Figure 2–2 Assemblies can be versioned, and the version is part of the name for the assembly. To version an assembly it needs a unique name. Public/private encryption keys are used to generate a unique (or strong) name.

Assemblies can be deployed either privately or publicly. For private deployment all the assemblies that an application needs are copied to the same directory as the application. If an assembly is to be publicly shared, an entry is made in the Global Assembly Cache (GAC) so that other assemblies can locate it. For assemblies put in the GAC a strong name is required. Since the version is part of the assembly name, multiple versions can be deployed side by side on the same machine without interfering with each other. Whether you use public or private deployment there is no more "DLL Hell." 13

Assembly deployment with language interoperability makes component development almost effortless.

JIT Compilation

Before executing on the target machine, MSIL has to be translated into the machine's native code. This can either be done before the application is called, or at runtime. At runtime, the translation is done by a just-in-time (JIT) compiler. The Native Image Generator (Ngen.exe) translates MSIL into native code so that it is already translated when the program is started.

The advantage of pretranslation is that optimizations can be performed. Optimizations are generally impractical with JIT because the time it takes to do the optimization can be longer than it takes to compile the code. Start-up time is also faster with pretranslation because no translation has to be done when the application starts.

The advantage of JIT is that it knows what the execution environment is when the program is run and can make better assumptions, such as register assignments, when it generates the code. Only the code that is actually executed is translated, code that never gets executed is never translated.

In the first release of .NET, the Native Image Generator and the JIT compiler use the same compiler. No optimizations are done for Ngen, its only current advantage is faster start-up. For this reason we do not discuss Ngen in this book.

Performance

You may like the safety and ease-of-use features of managed code but you might be concerned about performance. Early assembly language programmers had similar concerns when high-level languages came out.

The CLR is designed with high performance in mind. With JIT compilation, the first time a method is encountered, the CLR performs verifications and then compiles the method into native code (which will contain safety features, such as array bounds checking). The next time the method is encountered, the native code executes directly. Memory management is designed for high performance. Allocation is almost instantaneous, just taking the next available storage from the managed heap. Deallocation is done by the garbage collector, which has an efficient multiple-generation algorithm.
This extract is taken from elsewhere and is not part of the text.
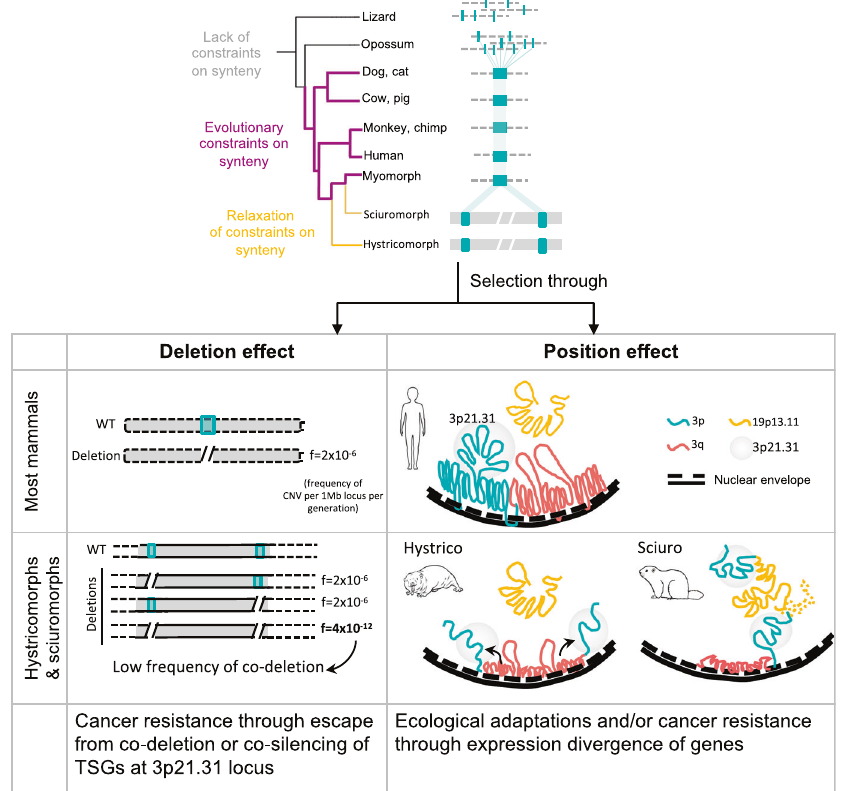
Fig. 8 The proposed model for the evolution of cancer resistance in hystrico- and sciuromorphs. The frequency of CNVs per Mb per generation was obtained from Itsara et al. 133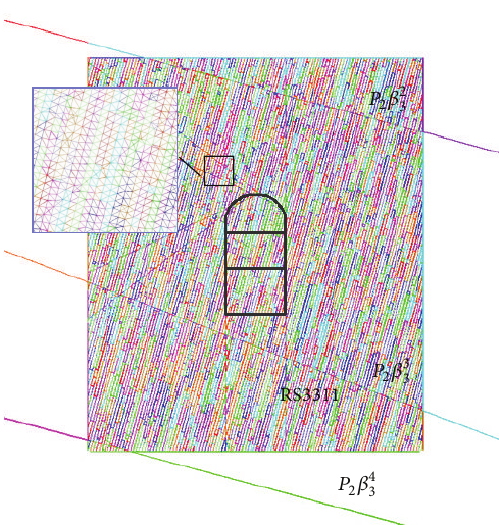
Figure 5: Calculated model of computation.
You do pay a penalty when security checks have to be made that require a stack walk as we will explain in the Security chapter.

Web pages use compiled code, not interpreted code. As a result ASP.NET is much faster than ASP.

For 98% of the code that programmers write, any small loss in performance is far outweighed by the gains in reliability and ease of development. High performance server applications might have to use technologies such as ATL Server and C++.